▶ Information given
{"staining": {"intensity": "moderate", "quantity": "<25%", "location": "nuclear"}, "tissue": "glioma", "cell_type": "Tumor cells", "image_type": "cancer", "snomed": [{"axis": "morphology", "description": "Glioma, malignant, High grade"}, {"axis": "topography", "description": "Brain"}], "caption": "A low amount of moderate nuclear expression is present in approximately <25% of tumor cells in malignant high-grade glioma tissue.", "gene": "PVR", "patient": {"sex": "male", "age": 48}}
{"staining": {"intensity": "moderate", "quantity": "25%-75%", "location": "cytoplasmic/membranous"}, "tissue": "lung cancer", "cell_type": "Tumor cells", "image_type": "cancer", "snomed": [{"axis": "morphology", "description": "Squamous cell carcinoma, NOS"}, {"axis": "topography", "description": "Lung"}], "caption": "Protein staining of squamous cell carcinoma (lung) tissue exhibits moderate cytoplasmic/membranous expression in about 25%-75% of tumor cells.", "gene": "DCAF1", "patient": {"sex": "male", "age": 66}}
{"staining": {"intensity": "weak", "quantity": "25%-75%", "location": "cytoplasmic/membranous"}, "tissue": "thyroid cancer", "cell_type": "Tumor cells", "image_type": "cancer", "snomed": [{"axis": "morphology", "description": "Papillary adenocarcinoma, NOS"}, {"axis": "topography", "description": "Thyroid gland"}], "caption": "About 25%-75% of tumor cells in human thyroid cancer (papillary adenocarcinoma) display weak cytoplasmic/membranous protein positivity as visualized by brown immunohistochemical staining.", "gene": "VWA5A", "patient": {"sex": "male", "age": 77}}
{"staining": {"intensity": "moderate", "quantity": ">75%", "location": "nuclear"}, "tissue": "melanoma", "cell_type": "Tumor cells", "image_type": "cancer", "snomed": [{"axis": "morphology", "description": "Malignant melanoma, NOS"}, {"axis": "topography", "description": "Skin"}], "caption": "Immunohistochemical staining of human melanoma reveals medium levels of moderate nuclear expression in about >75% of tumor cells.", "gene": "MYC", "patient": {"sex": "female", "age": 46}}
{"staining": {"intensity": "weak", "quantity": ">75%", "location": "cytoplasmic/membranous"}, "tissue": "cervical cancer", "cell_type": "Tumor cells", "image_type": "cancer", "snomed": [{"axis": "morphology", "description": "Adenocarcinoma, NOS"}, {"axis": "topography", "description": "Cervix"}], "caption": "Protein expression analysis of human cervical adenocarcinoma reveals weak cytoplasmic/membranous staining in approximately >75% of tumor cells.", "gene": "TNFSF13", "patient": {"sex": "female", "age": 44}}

▶ Exercise
Using the records above, copy word for word the line with "staining of squamous", the line with "staining of human", and every line between them.

▶ Response below
{"staining": {"intensity": "moderate", "quantity": "25%-75%", "location": "cytoplasmic/membranous"}, "tissue": "lung cancer", "cell_type": "Tumor cells", "image_type": "cancer", "snomed": [{"axis": "morphology", "description": "Squamous cell carcinoma, NOS"}, {"axis": "topography", "description": "Lung"}], "caption": "Protein staining of squamous cell carcinoma (lung) tissue exhibits moderate cytoplasmic/membranous expression in about 25%-75% of tumor cells.", "gene": "DCAF1", "patient": {"sex": "male", "age": 66}}
{"staining": {"intensity": "weak", "quantity": "25%-75%", "location": "cytoplasmic/membranous"}, "tissue": "thyroid cancer", "cell_type": "Tumor cells", "image_type": "cancer", "snomed": [{"axis": "morphology", "description": "Papillary adenocarcinoma, NOS"}, {"axis": "topography", "description": "Thyroid gland"}], "caption": "About 25%-75% of tumor cells in human thyroid cancer (papillary adenocarcinoma) display weak cytoplasmic/membranous protein positivity as visualized by brown immunohistochemical staining.", "gene": "VWA5A", "patient": {"sex": "male", "age": 77}}
{"staining": {"intensity": "moderate", "quantity": ">75%", "location": "nuclear"}, "tissue": "melanoma", "cell_type": "Tumor cells", "image_type": "cancer", "snomed": [{"axis": "morphology", "description": "Malignant melanoma, NOS"}, {"axis": "topography", "description": "Skin"}], "caption": "Immunohistochemical staining of human melanoma reveals medium levels of moderate nuclear expression in about >75% of tumor cells.", "gene": "MYC", "patient": {"sex": "female", "age": 46}}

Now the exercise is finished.